## [TESTO PRESENTATO]
Castelli di Jesi Verdicchio Riserva DOCG: la selezione di lungo affinamento
Il Castelli di Jesi Verdicchio Riserva DOCG è la selezione più strutturata del Verdicchio jesino: il disciplinare impone rese più basse rispetto alla DOC e un periodo minimo di affinamento prima della commercializzazione, con risultati più complessi e longevi.
Caratteristiche del prodotto
- Colore giallo paglierino carico, tendente al dorato con l'affinamento.
- Naso più complesso, su frutta matura, miele, note floreali e talvolta accenni di idrocarburo con l'evoluzione.
- Struttura piena, sapidità marcata e persistente chiusura di mandorla amara.
- Maggiore longevia rispetto alla versione DOC base.
Territorio di produzione
- Stessa area dei Castelli di Jesi, nei comuni collinari della provincia di Ancona individuati dal disciplinare.
- Vigneti selezionati con rese per ettaro inferiori rispetto alla DOC.
Materie prime
- Uve Verdicchio in percentuale minima prevista dal disciplinare, con rese massime più basse rispetto alla DOC base.
Lavorazione
- Vinificazione in bianco con selezione delle uve migliori del vigneto.
- Affinamento minimo obbligatorio prima dell'immissione al consumo, come previsto dal disciplinare della DOCG.
- Alcune interpretazioni prevedono un passaggio, anche parziale, in legno.
Stagionatura
- Affinamento minimo in cantina imposto dal disciplinare prima della commercializzazione.
- Buona attitudine all'evoluzione in bottiglia per diversi anni dopo l'uscita in commercio.
Disciplinare
- Denominazione di Origine Controllata e Garantita, distinta dalla DOC Castelli di Jesi Verdicchio per rese inferiori e affinamento minimo obbligatorio.
- Il disciplinare fissa zona, base ampelografica, rese massime e periodo minimo di affinamento.
- La menzione «Riserva» in etichetta è consentita solo nel rispetto dei requisiti previsti dal disciplinare DOCG.
Utilizzo nella cucina tradizionale
- Con piatti di pesce più strutturati, come il brodetto marchigiano ricco o crostacei alla griglia.
- Con i vincisgrassi e i primi a base di ragù bianco.
- Con formaggi stagionati marchigiani.
- Come vino da meditazione, per la complessità aromatica.

## [CONSEGNA 1]
Risponda alle seguenti domande sulla scheda del Castelli di Jesi Verdicchio Riserva DOCG:
(a) Quale colore presenta il vino?
(b) In quale provincia si trovano i comuni collinari della zona di produzione?
(c) Con quali primi piatti viene abbinato?
## [CONSEGNA 2]
Prosegua la scheda sul Castelli di Jesi Verdicchio Riserva DOCG a partire dal punto in cui si interrompe.

## [MATERIALE FORNITO]
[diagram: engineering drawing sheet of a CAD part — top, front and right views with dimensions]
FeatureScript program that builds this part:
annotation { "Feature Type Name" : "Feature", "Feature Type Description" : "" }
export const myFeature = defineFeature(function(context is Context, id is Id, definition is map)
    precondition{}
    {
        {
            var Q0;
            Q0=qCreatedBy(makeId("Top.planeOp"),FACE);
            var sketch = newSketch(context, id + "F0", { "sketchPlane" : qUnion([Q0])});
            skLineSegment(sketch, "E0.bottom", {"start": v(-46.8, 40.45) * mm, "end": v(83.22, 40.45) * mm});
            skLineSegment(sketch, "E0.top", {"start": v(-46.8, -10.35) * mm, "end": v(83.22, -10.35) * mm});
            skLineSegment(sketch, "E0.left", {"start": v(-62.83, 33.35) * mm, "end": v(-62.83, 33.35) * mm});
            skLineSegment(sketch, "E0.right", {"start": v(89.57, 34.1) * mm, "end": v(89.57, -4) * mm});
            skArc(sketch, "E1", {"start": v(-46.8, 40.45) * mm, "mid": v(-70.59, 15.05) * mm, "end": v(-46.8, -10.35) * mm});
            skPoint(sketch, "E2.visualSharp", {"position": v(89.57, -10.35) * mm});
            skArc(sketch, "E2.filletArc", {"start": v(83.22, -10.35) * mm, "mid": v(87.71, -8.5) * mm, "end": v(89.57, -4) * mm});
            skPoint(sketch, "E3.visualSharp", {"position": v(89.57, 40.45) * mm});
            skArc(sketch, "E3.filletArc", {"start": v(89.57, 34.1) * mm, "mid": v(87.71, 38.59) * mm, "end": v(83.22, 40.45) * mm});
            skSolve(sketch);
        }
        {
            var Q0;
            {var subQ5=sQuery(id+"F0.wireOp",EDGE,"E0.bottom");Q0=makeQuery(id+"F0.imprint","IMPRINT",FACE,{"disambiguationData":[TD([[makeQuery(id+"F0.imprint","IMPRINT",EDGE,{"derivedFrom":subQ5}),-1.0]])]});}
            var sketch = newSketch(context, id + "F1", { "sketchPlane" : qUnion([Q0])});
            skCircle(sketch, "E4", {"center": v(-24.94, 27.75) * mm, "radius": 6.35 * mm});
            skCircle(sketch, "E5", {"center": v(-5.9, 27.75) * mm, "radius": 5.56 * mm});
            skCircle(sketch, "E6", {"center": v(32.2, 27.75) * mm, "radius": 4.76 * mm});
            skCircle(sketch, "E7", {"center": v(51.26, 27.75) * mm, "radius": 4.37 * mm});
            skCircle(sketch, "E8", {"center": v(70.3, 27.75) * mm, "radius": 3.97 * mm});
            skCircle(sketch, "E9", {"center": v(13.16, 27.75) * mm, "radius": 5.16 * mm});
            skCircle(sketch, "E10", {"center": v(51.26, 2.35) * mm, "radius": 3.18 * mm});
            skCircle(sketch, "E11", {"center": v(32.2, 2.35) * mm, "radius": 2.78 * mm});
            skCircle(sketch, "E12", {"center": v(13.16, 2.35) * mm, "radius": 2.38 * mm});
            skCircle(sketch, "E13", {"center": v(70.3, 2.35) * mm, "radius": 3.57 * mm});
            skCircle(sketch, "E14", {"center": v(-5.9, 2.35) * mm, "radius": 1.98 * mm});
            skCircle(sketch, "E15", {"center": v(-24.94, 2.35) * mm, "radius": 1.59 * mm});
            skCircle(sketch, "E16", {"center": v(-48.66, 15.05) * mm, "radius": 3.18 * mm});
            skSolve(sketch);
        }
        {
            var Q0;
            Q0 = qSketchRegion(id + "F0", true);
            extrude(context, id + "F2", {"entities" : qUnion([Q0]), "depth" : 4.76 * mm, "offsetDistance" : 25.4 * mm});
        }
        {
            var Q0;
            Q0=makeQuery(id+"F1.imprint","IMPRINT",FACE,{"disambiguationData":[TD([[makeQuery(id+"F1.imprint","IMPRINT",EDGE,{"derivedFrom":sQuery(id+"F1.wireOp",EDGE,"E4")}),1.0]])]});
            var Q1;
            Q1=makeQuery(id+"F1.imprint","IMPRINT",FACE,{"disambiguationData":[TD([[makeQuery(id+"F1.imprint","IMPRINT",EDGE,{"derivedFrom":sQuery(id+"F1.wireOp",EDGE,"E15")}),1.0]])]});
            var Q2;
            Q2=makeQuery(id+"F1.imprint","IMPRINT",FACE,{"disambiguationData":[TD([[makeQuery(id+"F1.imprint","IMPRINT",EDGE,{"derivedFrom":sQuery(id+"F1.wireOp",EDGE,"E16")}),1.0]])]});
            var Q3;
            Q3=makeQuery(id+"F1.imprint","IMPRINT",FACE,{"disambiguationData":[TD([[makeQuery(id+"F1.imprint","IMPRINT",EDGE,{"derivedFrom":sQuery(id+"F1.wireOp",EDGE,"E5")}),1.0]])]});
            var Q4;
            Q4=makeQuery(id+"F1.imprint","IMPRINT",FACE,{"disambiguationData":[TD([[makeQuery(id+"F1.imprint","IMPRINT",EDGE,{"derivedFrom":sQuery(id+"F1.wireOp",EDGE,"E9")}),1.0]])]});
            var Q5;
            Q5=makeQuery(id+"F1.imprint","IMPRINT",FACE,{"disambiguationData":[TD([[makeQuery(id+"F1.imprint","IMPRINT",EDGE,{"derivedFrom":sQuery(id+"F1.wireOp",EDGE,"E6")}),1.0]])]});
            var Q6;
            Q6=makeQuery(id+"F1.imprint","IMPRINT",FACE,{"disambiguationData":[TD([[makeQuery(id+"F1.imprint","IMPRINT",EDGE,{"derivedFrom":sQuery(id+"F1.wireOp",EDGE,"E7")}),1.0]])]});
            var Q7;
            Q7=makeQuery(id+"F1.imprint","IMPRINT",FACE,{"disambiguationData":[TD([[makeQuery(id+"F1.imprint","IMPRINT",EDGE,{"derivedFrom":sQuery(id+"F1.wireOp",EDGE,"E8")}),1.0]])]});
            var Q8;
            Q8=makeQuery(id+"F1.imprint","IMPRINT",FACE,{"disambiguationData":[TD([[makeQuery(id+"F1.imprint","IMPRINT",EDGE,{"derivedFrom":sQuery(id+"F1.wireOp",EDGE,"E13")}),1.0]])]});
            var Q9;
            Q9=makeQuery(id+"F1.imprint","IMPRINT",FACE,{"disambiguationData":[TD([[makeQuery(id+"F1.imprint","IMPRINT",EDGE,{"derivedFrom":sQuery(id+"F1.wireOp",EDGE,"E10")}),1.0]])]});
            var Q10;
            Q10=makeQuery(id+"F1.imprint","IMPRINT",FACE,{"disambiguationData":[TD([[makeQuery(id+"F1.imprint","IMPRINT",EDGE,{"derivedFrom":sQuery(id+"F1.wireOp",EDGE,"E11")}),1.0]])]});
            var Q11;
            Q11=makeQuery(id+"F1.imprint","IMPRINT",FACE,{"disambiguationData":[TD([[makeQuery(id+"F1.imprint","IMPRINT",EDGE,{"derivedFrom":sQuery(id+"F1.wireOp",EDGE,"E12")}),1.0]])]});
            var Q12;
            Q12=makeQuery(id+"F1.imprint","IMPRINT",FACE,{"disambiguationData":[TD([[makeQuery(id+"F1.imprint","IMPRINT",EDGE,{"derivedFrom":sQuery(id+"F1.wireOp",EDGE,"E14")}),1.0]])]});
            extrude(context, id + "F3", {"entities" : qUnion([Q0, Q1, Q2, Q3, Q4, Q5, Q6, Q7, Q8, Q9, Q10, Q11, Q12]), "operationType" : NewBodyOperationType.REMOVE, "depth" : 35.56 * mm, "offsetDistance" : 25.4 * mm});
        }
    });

## [RISPOSTA 1]
(a) Giallo paglierino carico, tendente al dorato con l'affinamento.
(b) In provincia di Ancona.
(c) Con i vincisgrassi e i primi a base di ragù bianco.

## [RISPOSTA 2]
Conservazione
- Bottiglie coricate in cantina, al riparo da luce e sbalzi termici.
- Servizio a 10-12 °C, in calice ampio per favorire l'espressione aromatica.
- Può essere conservata più a lungo rispetto alla DOC base, in virtù della maggiore struttura.
Domande frequenti
- Perché la Riserva è una DOCG e non una DOC?
- Il disciplinare della Riserva prevede rese più basse e un affinamento minimo obbligatorio: requisiti più stringenti che giustificano la classificazione DOCG, superiore alla DOC.
- Quanto affinamento richiede prima di essere messa in commercio?
- Il disciplinare impone un periodo minimo di affinamento in cantina, superiore a quello richiesto per la DOC base, prima dell'immissione al consumo.
- È adatta all'invecchiamento in bottiglia?
- Sì: la maggiore struttura e la sapidità la rendono più longeva della versione DOC standard.
Fonti
- Consorzio Tutela Vini Castelli di Jesi Verdicchio Riserva, Disciplinare e zona di produzione del Verdicchio dei Castelli di Jesi — www.verdicchiodocg.it. Consultato il 02 agosto 2026.
- MASAF — Ministero dell'agricoltura, della sovranità alimentare e delle foreste, Elenco delle denominazioni DOP, IGP e STG italiane — www.politicheagricole.it. Consultato il 02 agosto 2026. Registro ufficiale delle denominazioni protette.
- Commissione europea — eAmbrosia, Registro UE delle indicazioni geografiche — ec.europa.eu. Consultato il 02 agosto 2026. Disciplinari e dati di registrazione delle IG marchigiane.